Y no por falta de dedicación o trabajo. Admir, a la hora de construir el instrumento, lo hacía todo paso a paso, de manera meticulosa y precisa, siguiendo las indicaciones que en cierta ocasión le diera un luthier italiano muy famoso que andaba de paso por su ciudad: seleccionaba las mejores maderas de abeto y arce, las secaba bien, encolaba las partes, vaciaba y calibraba la madera, colocaba correctamente la barra armónica, barnizaba la pieza, ajustaba clavijeros y mástil... En apariencia, Admir lo hacía todo bien. Y de hecho, y en apariencia, el violín resultante era bonito, brillante y bien acabado. Pero cuando el artesano llamaba a su amigo músico Pèrlav para que probase el instrumento, la apariencia saltaba por los aires, quedando claro que allí algo fallaba.

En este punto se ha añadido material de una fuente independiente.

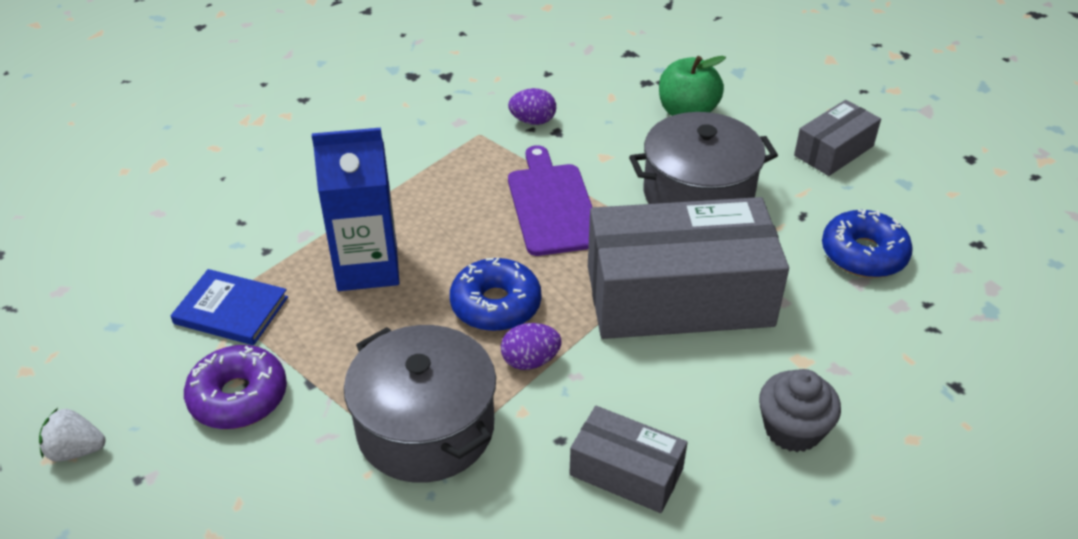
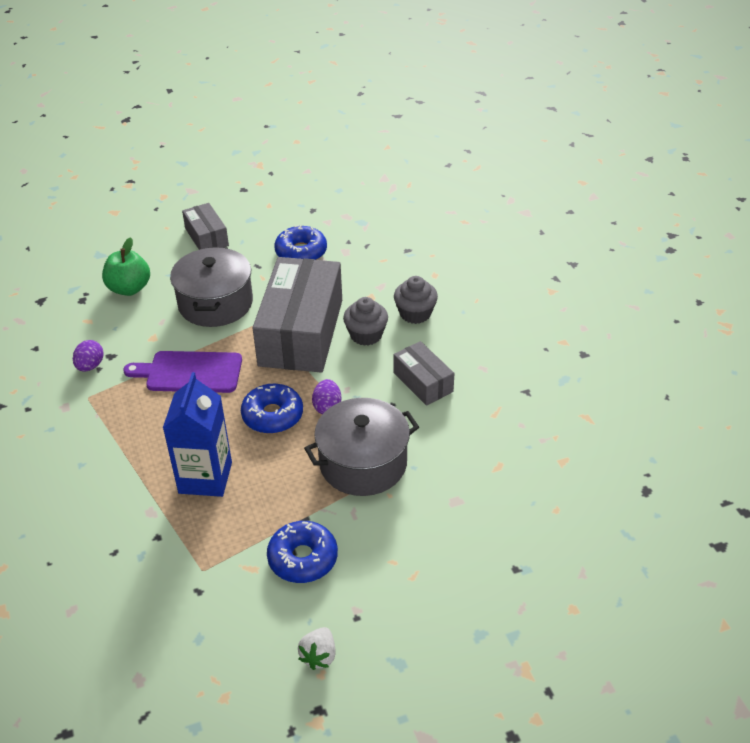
camera: 75 degrees left, 0 degrees up
blue book [171,269,288,345] -> none
purple donut [184,345,287,429] -> blue donut [267,521,338,583]
grey box [569,406,688,513] -> grey box turned 75 degrees counterclockwise [393,341,454,406]
none -> grey cupcake [343,297,388,346]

El sonido del violín era acartonado, vacío, huérfano, sin luz ni chispa -"¡Un completo desastre! ¡Malditos sean todos los violines del mundo! ¡Vaya cacharro infernal! - solía gritar enfurecido cuando comprobaba que su recién creado violín sonaba tan mal como los otros muchos que colgaban llenos de polvo del techo de su taller - "¡No vuelvo a fabricar otro más en mi vida! ¡Argghhh!
"No te enfades, hombre" - solía decir Pèrlav riendo - "Al menos es bonito. Puede que a alguien le sirva para adornar la pared"

Luego Pèrlav se marchaba, y Admir quedaba solo en su taller, rumiando su frustración frente a la estufa sin ganas de hacer nada. Estaría un par de días sin comer, mirando a las llamas y perdido en sus pensamientos. Y al tercer día se levantaría fuerte y enérgico, ya recuperado, dispuesto a iniciar la construcción de su siguiente violín, siempre con la esperanza de que sí, ahora sí, le saliese por fin bien.